Finalista do Mundial de Clubes da FIFA, a equipe-arte só foi superada pelo City, aquele clube inglês que se tornou organismo podre com injeções financeiras de oligarquia árabe. Petrodólares não impediriam que o Maracanã voltasse a transbordar com o exorcismo da Recopa e a consolidação final de John Árias. Se alguém fosse louco de não o reconhecer como ídolo, depois de lá não existia mais hospício. Aquela noite ainda brilhava com a lua do Quatro de Novembro. E a próxima também. Hoje, na mesma. E continua sendo. Todo dia é.
O verde, branco e grená das bandeiras flamulando ainda ecoam nos corredores do maior templo que o esporte já viu.

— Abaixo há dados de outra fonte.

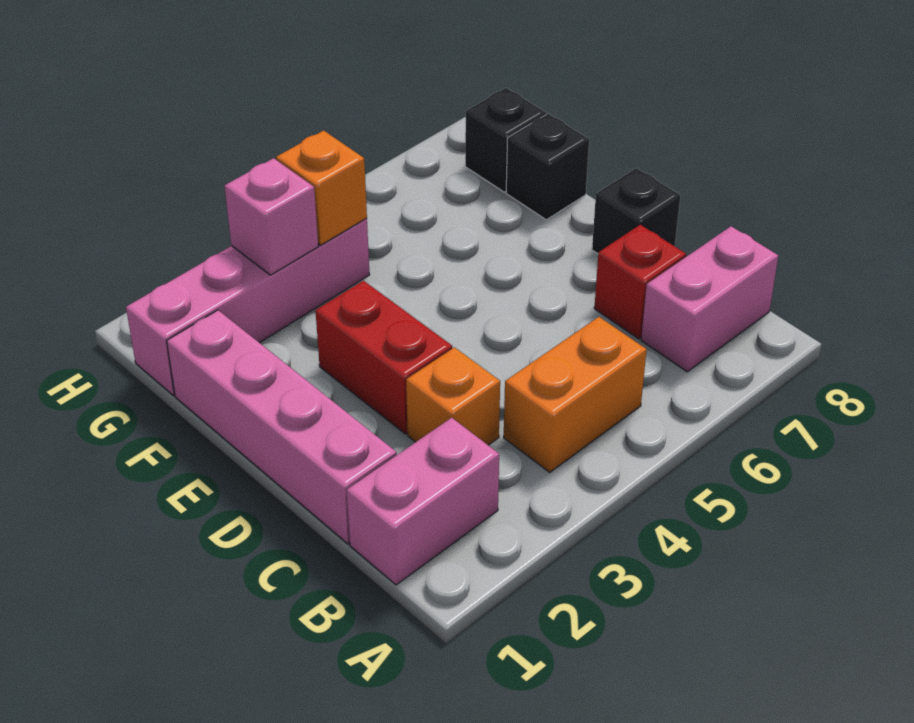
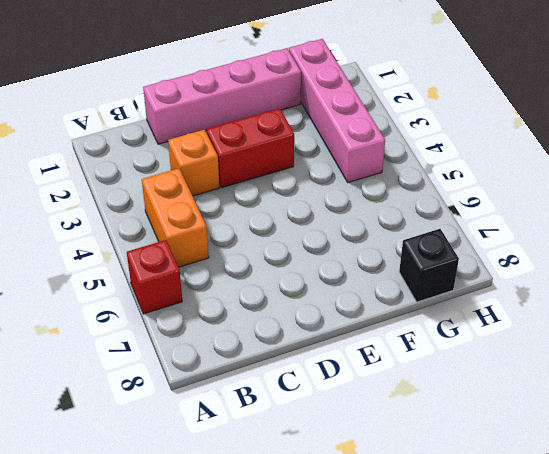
red brick A6 level 1 -> red brick C7 level 1
none -> pink brick B1:B2 level 1
none -> pink brick B7:B8 level 1
none -> black brick D8 level 1

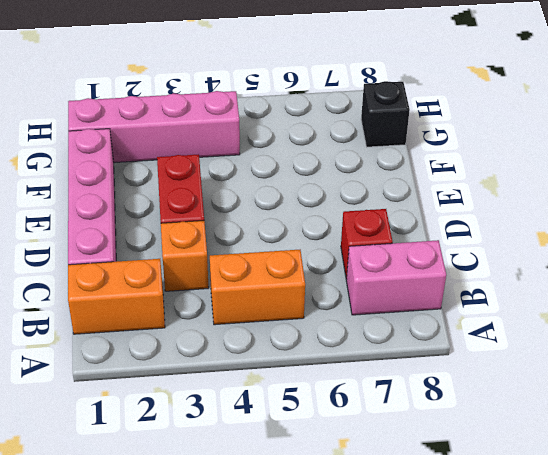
orange brick B1:B2 level 1 -> pink brick B1:B2 level 1
none -> black brick D8 level 1
none -> black brick F8 level 1
none -> pink brick G3 level 2

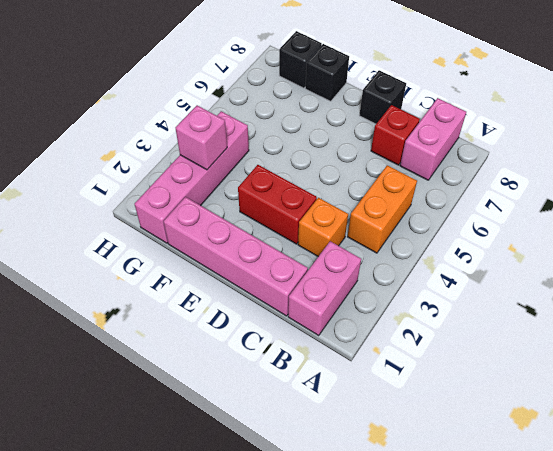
none -> orange brick G4 level 2

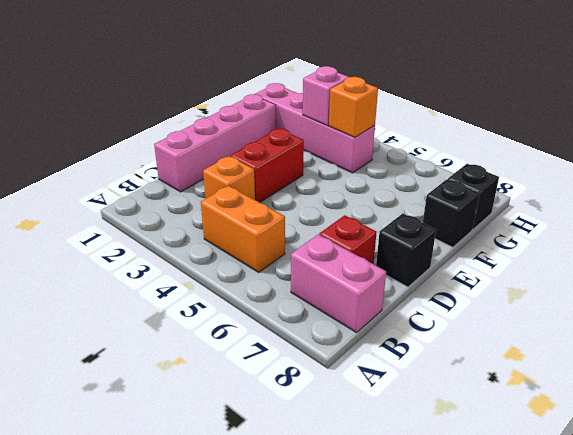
none -> pink brick B1:B2 level 1

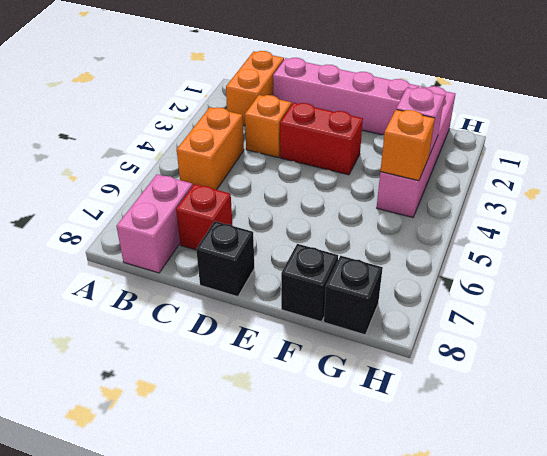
orange brick B1:B2 level 1 -> pink brick B1:B2 level 1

Ainda desce a lágrima de alegria e ainda aperta o abraço no estranho que veste a mesma camisa, passada de pai pra filho, com FFC no peito.
Alguns cresceram com o quatro de novembro.
Alguns se foram com o quatro de novembro.
Todos os tricolores, vivos e mortos, no céu e no inferno, venceram junto de Galeano, Willhoem e Diniz. O Fluminense relembrou ao mundo não como se joga, mas sim o que há de melhor no esporte mais popular. Um suspiro do futebol euforia que abençoou a seleção canarinho com cinco Copas. Um feriado no Rio de Janeiro que faz sol pra onde o Redentor abre os braços. Um troféu a mais na sala e o significado maior do que cada jogador eternizado: a América tricolor de coração, fascinando pela sua disciplina. Distribuindo salves ao querido pavilhão, às três cores traduzindo enfaticamente: tradição. Erguendo a cabeça e metendo o pé em paz, esperança, e vigor.
Exelente texto. Nasceu Nelson Rodrigues II.